The Effect of Structural and Process Parameters on the Effective Properties of Polymer Composites Reinforced by Fiber-rod and Three-dimensional Weaving

Abstract

Weaving structure and manufacturing characteristics have close relationships with the mechanical properties of polymer composite reinforced by fiber-rod and three-dimensional (3D) weaving (PCFR3DWs). The Eshelby-Mori-Tanaka inclusion theory and the stiffness volume average method are proposed herein to predict the effective properties of PCFR3DWs. The elastic properties of compound weaving composites (CWCs) and unidirectional weaving laminate composites (UWLCs) of PCFR3DWs were thereby calculated. The effect of the fiber-rod array interval (D) and fiber-rod diameter (d) on the elastic properties of PCFR3DW UWLCs and CWCs were investigated and discussed. Furthermore, considering the characteristics of manufacturing process, the influences of yarn packing factor and void ratio on the stiffness properties of CWC were studied as well.

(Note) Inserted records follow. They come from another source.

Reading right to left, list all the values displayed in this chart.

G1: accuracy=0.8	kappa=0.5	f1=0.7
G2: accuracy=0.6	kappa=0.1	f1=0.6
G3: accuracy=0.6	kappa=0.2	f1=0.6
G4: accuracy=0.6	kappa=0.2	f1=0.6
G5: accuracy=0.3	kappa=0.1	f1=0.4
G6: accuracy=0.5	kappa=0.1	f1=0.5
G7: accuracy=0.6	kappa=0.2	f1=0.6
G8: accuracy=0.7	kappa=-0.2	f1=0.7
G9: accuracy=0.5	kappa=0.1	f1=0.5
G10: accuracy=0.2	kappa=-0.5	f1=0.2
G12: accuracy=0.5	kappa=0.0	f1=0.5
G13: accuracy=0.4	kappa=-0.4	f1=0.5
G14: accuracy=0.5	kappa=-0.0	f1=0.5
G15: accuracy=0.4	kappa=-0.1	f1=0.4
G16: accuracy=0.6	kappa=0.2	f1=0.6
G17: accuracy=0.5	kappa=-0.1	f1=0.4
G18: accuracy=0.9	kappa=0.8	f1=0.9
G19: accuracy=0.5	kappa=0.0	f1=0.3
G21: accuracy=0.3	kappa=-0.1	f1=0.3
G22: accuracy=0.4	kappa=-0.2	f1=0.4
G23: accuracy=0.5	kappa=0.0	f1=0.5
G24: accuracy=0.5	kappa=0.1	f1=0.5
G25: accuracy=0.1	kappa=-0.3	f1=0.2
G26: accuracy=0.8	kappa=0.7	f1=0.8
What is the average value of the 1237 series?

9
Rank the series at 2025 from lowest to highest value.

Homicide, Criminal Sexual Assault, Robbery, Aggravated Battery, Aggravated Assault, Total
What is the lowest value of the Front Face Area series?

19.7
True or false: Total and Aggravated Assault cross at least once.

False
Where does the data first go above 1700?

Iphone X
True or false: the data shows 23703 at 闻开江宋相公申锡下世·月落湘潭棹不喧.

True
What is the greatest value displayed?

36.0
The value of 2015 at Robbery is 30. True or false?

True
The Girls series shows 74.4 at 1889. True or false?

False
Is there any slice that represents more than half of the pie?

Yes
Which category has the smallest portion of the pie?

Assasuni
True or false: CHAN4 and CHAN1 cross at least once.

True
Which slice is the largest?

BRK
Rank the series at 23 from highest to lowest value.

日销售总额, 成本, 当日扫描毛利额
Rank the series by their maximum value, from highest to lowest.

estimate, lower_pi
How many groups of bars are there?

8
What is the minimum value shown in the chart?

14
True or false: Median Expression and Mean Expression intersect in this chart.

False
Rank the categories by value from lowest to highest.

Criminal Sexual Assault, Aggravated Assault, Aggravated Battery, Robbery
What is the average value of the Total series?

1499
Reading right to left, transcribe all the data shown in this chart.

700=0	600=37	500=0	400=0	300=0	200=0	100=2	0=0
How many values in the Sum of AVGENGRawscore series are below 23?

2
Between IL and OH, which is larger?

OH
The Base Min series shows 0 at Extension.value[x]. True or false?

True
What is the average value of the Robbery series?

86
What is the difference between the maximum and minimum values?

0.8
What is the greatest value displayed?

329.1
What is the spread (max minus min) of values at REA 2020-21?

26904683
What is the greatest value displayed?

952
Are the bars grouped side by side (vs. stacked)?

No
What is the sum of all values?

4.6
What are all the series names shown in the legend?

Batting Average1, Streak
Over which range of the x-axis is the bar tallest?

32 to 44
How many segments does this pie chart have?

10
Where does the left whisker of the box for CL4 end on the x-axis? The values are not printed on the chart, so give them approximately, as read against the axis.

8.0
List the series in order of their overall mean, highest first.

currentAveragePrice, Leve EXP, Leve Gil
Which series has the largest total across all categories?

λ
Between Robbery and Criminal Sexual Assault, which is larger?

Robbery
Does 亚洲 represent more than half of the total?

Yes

Experiments and finite element analysis (FEA) validated the calculation model, with good agreement between the experimental, FEA and calculation results. The D greatly affected some of the elastic constants of the PCFR3DWs, while d had little effect on the elastic constants other than the longitudinal Young’s modulus. The yarn packing factor had significantly effect on the stiffness properties of the composites, while the influence of the void ratio was negligible. Moreover, the fracture mechanism of PCFR3DW was evaluated based on the experimental test result. This work will facilitate the design of PCFR3DWs by providing insight into the relationships between the various stiffness properties, weaving structure, geometric parameters and procedure parameters of the components that affect macroscale performance.